§ **ANFORDERUNG 1**:
Nennen Sie anhand des Berichts über den Konstanzer Prozess alle Umstände, die der Satz beginnend mit „Sie sehe eine Pflichtverletzung darin“ als Pflichtverletzung anführt.
§ **ANFORDERUNG 2**:
Setzen Sie den Bericht über den Prozess um den tödlichen Unfall im Konstanzer Schwimmunterricht im Anschluss an seinen letzten Satz fort.

§ **TEXTAUSZUG**:
........
Prozess - tödlicher Unfall im Schwimmunterricht

Baden-Württemberg Anklage fordert Bewährungsstrafen für Konstanzer Lehrerinnen

Stand: 13.02.2025 12:53 Uhr

Fahrlässige Tötung oder Freispruch? Im Prozess um den Tod eines siebenjährigen Jungen im Schwimmunterricht in Konstanz haben Anklage und Verteidigung die Plädoyers gehalten.

Am dritten Verhandlungstag im Prozess um einen tödlich im Schwimmunterricht verunglückten Jungen am Konstanzer Amtsgericht am Mittwoch ist es emotional geworden. Zunächst aber wurde die Verhandlung mehrmals unterbrochen. Die Verteidiger der wegen fahrlässiger Tötung angeklagten Lehrerinnen stellen verschiedene neue Anträge zur Befangenheit eines Rechtsexperten und des Richters. Sie wurden abgelehnt.

Oberstaatsanwältin: Aufwühlendster Fall ihrer Karriere

Bei den Plädoyers machte dann Oberstaatsanwältin Claudia Fritschi den Anfang. Sie wurde besonders emotional. Es sei der aufwühlendste Fall in ihrer 20-jährigen Berufskarriere als Staatsanwältin, sagte sie.

Es ist ein tragisches Unglück. Es gibt nur Verlierer. Claudia Fritschi, Oberstaatsanwältin

Hier mit strafrechtlichen Maßstäben zu ahnden, falle schwer. Aber es sei ihre Aufgabe. Sie sehe eine Pflichtverletzung darin, dass die Lehrerin und die damalige Referendarin alle 21 Kinder einer zweiten Klasse in der ersten Schwimmstunde gleichzeitig ins Becken geschickt hätten, ohne Schwimmhilfen und ohne unter Schwimmern und Nichtschwimmern zu unterscheiden. Das Becken werde schnell tiefer, die Kinder konnten dort nicht mehr sicher stehen. Eine Trennleine bei 1,35 Meter Wassertiefe, bei der Kinder aus der Klasse aufgrund ihrer Körpergröße gar nicht mehr hätten stehen können, hätte den Kindern Sicherheit vermittelt. All dies habe eine Gefahrenquelle geschaffen, die Lehrerinnen ihre Sorgfaltspflicht verletzt.
........
(Ausgelesene Textdaten der Seiten)

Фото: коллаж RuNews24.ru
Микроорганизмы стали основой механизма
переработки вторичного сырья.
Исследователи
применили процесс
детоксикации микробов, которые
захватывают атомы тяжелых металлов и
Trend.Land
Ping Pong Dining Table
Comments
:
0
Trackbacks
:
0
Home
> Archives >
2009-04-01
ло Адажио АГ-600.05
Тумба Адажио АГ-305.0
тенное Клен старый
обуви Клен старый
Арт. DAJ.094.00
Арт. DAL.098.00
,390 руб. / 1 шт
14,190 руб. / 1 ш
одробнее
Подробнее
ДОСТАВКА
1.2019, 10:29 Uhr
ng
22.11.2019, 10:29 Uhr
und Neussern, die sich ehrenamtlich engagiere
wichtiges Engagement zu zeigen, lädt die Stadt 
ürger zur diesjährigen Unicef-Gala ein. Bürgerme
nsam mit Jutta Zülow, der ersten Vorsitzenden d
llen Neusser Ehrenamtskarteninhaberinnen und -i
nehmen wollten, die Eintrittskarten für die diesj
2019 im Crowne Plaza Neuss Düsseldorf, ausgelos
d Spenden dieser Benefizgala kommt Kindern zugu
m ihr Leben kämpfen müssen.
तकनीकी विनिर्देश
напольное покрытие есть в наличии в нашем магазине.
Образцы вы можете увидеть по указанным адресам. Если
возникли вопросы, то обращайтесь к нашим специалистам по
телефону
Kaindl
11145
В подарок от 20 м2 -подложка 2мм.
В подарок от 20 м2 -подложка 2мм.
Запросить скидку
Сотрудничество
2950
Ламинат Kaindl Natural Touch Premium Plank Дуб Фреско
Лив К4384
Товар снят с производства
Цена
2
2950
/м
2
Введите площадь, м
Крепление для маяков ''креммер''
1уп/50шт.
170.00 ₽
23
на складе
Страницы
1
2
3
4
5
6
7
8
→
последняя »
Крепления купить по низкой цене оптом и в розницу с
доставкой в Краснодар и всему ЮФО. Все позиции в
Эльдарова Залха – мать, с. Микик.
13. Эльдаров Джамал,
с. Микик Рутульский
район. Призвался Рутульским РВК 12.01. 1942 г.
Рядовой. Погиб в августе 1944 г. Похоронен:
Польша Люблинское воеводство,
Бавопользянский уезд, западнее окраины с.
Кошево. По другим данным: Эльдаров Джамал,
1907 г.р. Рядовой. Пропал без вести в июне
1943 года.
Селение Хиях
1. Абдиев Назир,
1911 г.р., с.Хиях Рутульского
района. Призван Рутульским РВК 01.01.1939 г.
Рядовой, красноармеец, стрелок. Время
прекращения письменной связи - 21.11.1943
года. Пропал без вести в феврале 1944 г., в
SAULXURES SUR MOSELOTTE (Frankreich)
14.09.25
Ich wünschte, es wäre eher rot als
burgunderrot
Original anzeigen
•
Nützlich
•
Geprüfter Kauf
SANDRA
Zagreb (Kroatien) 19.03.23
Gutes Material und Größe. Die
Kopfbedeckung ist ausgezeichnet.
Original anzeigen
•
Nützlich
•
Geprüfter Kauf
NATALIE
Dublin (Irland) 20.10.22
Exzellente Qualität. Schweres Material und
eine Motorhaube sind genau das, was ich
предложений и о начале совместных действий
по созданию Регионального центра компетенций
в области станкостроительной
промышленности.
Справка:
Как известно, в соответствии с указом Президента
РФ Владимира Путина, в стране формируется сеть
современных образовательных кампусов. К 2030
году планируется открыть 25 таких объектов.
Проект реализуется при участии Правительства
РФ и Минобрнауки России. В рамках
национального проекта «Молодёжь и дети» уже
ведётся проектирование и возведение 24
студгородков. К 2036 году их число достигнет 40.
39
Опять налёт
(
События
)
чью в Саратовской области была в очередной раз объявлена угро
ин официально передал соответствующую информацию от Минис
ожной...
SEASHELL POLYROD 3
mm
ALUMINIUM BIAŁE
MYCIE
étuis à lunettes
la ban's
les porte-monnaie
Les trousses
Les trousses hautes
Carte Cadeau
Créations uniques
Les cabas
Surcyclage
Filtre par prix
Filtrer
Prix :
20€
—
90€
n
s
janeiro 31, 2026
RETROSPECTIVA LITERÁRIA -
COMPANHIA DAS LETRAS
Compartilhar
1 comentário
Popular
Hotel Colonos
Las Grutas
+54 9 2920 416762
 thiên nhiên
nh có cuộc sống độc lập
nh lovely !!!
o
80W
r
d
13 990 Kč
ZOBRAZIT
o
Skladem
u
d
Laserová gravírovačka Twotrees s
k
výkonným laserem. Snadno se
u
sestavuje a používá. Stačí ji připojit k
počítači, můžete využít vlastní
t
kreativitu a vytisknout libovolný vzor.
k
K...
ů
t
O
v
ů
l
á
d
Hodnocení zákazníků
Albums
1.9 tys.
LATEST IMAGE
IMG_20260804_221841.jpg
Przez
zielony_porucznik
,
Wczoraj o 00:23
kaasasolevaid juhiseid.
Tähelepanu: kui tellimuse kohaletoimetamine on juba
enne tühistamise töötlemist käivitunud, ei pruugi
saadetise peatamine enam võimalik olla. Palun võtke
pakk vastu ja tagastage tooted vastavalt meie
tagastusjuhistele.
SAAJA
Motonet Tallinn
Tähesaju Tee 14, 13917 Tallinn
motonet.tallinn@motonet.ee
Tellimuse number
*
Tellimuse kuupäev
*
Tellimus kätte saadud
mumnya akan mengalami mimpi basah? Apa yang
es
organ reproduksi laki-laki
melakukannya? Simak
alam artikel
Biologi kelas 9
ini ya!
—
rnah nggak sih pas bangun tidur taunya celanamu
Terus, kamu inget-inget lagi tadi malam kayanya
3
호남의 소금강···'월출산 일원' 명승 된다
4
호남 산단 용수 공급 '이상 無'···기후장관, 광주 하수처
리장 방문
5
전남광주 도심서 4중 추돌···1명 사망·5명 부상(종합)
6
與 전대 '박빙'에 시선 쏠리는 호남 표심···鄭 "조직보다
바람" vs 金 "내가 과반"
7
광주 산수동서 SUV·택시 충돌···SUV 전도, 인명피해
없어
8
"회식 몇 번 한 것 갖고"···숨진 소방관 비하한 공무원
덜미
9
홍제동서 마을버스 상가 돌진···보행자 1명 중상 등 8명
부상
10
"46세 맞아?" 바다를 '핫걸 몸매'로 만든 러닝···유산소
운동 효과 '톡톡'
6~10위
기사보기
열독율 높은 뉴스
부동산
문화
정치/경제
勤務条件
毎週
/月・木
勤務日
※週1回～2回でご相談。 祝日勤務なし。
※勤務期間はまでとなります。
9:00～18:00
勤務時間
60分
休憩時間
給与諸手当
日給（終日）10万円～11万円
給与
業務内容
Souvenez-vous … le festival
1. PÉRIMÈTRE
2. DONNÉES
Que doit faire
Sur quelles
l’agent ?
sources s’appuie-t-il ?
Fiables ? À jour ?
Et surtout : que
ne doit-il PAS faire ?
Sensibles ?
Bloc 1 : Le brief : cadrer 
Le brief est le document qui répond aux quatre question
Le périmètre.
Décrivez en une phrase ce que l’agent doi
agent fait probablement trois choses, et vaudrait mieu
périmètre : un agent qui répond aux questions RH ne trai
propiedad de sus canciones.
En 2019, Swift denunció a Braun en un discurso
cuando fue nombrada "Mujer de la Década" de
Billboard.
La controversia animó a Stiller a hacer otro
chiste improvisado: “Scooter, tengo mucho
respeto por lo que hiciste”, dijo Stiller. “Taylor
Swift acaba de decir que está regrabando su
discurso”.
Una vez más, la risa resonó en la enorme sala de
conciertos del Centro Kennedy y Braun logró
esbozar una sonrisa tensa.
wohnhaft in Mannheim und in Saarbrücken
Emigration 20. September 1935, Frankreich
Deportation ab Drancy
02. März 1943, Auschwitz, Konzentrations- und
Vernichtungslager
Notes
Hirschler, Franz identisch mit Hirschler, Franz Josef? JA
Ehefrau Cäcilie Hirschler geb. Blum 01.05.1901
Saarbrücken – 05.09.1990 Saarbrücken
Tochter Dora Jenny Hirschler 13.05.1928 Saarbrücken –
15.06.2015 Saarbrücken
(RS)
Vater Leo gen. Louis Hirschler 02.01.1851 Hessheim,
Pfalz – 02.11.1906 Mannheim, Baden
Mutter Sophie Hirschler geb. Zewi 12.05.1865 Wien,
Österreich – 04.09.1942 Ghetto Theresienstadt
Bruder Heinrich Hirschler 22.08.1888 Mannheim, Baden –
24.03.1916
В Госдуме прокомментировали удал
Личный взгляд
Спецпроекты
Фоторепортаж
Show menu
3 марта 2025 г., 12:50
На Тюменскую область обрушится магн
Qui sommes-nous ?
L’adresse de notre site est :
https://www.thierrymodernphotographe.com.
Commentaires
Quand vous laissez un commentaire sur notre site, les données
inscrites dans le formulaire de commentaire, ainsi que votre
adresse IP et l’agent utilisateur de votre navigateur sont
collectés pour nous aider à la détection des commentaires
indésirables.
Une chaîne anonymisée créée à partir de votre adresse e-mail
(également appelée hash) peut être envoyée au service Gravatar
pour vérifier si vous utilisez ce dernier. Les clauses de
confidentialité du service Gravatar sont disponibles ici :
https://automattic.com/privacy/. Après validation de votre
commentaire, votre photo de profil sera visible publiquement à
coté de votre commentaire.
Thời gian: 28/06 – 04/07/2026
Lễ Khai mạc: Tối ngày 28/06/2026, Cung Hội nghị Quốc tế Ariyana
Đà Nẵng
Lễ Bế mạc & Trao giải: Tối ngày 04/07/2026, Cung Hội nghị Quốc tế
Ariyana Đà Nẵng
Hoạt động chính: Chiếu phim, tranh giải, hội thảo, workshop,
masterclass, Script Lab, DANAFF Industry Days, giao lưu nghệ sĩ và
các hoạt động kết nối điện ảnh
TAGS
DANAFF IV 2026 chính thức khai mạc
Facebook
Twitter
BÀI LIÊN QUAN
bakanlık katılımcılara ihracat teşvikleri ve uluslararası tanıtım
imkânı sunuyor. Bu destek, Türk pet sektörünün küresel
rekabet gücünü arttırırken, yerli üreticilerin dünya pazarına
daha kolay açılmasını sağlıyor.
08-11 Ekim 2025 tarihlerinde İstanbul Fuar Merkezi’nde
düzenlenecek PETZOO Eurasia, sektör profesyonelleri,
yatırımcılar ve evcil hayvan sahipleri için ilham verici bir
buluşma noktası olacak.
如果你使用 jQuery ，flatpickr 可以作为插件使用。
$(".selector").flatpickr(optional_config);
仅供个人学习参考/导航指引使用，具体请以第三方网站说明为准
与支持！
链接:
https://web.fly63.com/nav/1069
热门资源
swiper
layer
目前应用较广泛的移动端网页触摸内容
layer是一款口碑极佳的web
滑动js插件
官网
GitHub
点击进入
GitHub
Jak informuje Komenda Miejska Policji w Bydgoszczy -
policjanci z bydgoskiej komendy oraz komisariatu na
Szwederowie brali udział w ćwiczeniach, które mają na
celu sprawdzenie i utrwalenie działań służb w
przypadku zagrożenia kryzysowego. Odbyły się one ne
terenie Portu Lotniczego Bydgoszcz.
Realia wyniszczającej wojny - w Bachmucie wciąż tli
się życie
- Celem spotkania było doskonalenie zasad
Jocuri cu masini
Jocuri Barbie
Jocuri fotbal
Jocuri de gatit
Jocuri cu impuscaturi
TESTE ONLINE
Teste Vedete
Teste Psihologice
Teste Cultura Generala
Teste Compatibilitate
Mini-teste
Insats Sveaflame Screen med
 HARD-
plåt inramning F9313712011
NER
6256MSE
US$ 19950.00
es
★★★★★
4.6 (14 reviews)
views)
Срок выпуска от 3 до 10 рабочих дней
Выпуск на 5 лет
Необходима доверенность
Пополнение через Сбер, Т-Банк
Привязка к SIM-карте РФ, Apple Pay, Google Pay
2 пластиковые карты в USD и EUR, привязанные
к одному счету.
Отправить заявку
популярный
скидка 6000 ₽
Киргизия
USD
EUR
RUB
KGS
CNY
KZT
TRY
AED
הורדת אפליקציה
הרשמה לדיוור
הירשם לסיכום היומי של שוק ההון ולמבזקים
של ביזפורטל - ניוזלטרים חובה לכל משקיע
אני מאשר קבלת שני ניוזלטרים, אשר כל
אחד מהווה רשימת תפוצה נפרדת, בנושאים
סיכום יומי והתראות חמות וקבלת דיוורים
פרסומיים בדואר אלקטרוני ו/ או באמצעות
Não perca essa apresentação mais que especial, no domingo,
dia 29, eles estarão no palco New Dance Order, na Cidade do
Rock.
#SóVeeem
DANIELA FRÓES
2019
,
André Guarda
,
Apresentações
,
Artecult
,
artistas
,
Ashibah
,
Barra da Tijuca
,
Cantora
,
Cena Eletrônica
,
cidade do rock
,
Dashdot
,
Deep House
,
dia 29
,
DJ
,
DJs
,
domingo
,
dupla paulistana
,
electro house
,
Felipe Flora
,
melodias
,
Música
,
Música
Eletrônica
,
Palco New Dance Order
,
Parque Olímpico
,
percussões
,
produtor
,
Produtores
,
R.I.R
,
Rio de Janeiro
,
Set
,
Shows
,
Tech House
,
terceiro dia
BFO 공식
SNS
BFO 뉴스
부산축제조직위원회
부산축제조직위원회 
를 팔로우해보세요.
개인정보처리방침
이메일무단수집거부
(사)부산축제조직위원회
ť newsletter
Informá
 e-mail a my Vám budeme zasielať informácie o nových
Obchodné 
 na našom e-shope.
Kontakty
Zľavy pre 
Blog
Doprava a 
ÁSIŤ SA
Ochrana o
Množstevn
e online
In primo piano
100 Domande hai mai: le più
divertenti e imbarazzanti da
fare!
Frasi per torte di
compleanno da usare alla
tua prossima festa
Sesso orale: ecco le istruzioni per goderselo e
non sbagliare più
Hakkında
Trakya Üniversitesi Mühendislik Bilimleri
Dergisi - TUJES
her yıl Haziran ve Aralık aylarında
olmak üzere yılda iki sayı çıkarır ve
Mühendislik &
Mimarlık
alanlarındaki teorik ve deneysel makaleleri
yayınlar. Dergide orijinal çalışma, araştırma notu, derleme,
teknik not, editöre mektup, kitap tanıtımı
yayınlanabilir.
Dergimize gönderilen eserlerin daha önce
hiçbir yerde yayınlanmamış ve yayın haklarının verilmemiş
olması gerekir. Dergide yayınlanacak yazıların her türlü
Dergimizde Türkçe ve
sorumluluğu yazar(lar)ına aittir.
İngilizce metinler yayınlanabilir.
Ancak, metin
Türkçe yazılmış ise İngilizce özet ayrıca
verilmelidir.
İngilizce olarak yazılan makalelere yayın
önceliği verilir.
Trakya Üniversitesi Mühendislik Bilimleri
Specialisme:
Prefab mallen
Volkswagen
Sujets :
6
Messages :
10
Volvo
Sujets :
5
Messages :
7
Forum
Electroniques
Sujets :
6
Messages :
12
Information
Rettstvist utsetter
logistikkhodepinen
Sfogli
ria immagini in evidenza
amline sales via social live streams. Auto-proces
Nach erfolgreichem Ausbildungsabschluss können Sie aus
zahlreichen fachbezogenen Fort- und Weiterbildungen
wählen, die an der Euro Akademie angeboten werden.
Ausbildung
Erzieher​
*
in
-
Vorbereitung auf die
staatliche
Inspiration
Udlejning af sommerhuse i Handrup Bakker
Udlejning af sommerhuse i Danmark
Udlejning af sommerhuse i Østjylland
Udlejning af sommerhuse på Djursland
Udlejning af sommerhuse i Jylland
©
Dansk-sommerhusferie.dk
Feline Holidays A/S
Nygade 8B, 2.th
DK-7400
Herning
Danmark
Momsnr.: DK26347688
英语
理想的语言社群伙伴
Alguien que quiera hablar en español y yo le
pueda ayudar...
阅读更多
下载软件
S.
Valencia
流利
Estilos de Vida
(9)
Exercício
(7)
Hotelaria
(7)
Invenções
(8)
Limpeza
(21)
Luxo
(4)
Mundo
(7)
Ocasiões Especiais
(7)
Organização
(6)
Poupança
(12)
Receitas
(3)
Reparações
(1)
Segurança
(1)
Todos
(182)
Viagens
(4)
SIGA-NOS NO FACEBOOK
........
§ **SCHRIFTLICHE ANTWORT 1**:
- Die Lehrerin und die damalige Referendarin schickten alle 21 Kinder der zweiten Klasse in der ersten Schwimmstunde gleichzeitig ins Becken.
- Die Kinder hatten keine Schwimmhilfen.
- Zwischen Schwimmern und Nichtschwimmern wurde nicht unterschieden.

§ **SCHRIFTLICHE ANTWORT 2**:
Höhere Strafforderung durch Oberstaatsanwältin

Zunächst hatte die Oberstaatsanwältin in einem Strafbefehl eine geringere Strafe angeboten. Da die Lehrerinnen ihn nicht akzeptiert hatten, ist es erst zu einer öffentlichen Verhandlung gekommen. Es habe sie überrascht, dass die Lehrerinnen im Prozess versucht hätten, die Schuld auf das Kind abzuwälzen. Die Angeklagten wollten offenbar keine Verantwortung übernehmen. Nun werde aus zunächst fahrlässiger Tötung durch Unterlassen fahrlässige Tötung durch aktives Tun. Oberstaatsanwältin Fritschi plädierte für die Lehrerin auf ein Jahr und zwei Monate Freiheitsstrafe und auf elf Monate für die Referendarin, beides ausgesetzt auf drei Jahre Bewährung. Sowie je 10.000 Euro Schmerzensgeld an die Eltern.

Verteidigung plädiert auf Freispruch

Ganz anders sieht die Verteidigung den Fall. Sie plädierte auf Freispruch. Der Verteidiger Gerhard Zahner legte dar, dass die Lehrerinnen bei ihrem Schwimmunterricht die Richtlinien des Kultusministeriums erfüllt und sogar übererfüllt hätten. Denn statt nur einer Pädagogin hat es zwei gegeben. Grundsätzlich gehe es hier darum, dass es richtig sei, Schwimmunterricht anzubieten. Die Lehrerinnen übernähmen hier Elternaufgaben. Denn in einer Migrationsgesellschaft könnten Eltern oft selbst nicht schwimmen.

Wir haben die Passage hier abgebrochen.